District of Wyoming Local Civil Rule 26.1(e)
http://www.ck10.uscourts.gov/wyoming/district/pdfforms/localrules-cv.pdf

(e) Computer-Based Discovery. Prior to a Fed.R.Civ.P. 26(f) conference, counsel should carefully investigate their client’s information management system so that they are knowledgeable as to its operation, including how information is stored and how it can be retrieved. Likewise, counsel shall reasonably review the client’s computer files to ascertain the contents thereof, including archival and legacy data (outdated formats or media), and disclose in initial discovery (self-executing routine discovery) the computer based evidence which may be used to support claims or defenses.

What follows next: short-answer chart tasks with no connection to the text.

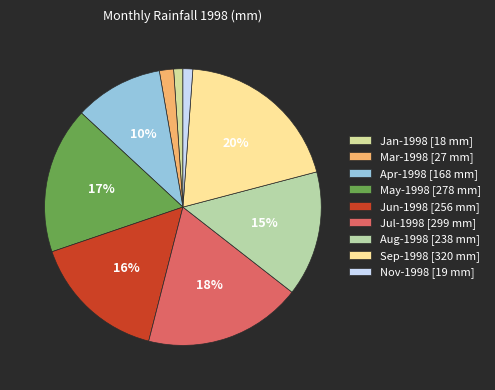

How many slices are in this pie chart?

9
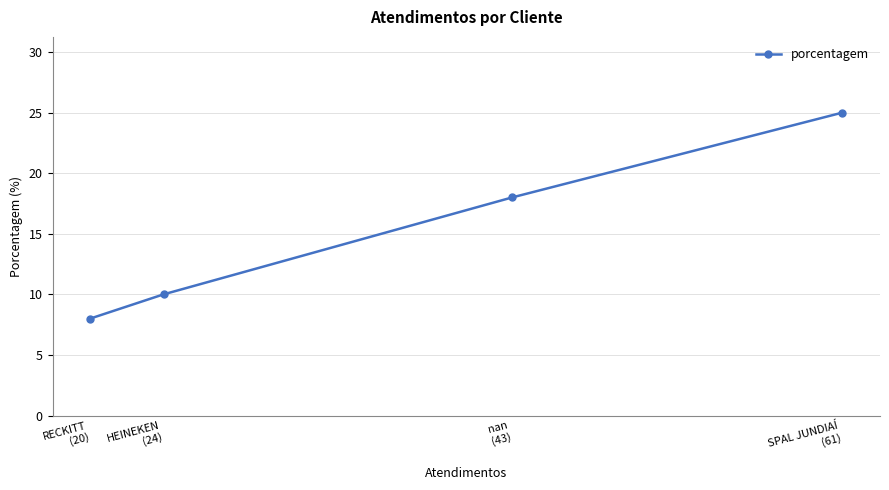

What is the sum of the values at RECKITT
(20) and SPAL JUNDIAÍ
(61)?

33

  1. Duty to Notify. A party seeking discovery of computer-based information shall notify the opposing party immediately, but no later than the Fed.R.Civ.P. 26(f) conference of that fact and identify as clearly as possible the categories of information which may be sought.
  2. Duty to Meet and Confer. The parties shall meet and confer regarding the following matters during the Fed.R.Civ.P.26(f) conference:
    1. Computer-based information (in general). Counsel shall attempt to agree on steps the parties will take to segregate and preserve computer-based information in order to avoid accusations of spoliation;
    2. E-mail information. Counsel shall attempt to agree as to the scope of e-mail discovery and attempt to agree upon an e-mail search protocol. This should include an agreement regarding inadvertent production of privileged e-mail messages.
    3. Deleted information. Counsel shall confer and attempt to agree whether or not restoration of deleted information may be necessary, the extent to which restoration of deleted information is needed, and who will bear the costs of restoration; and
    4. Back-up data. Counsel shall attempt to agree whether or not back-up data may be necessary, the extent to which back-up data is needed and who will bear the cost of obtaining back-up data.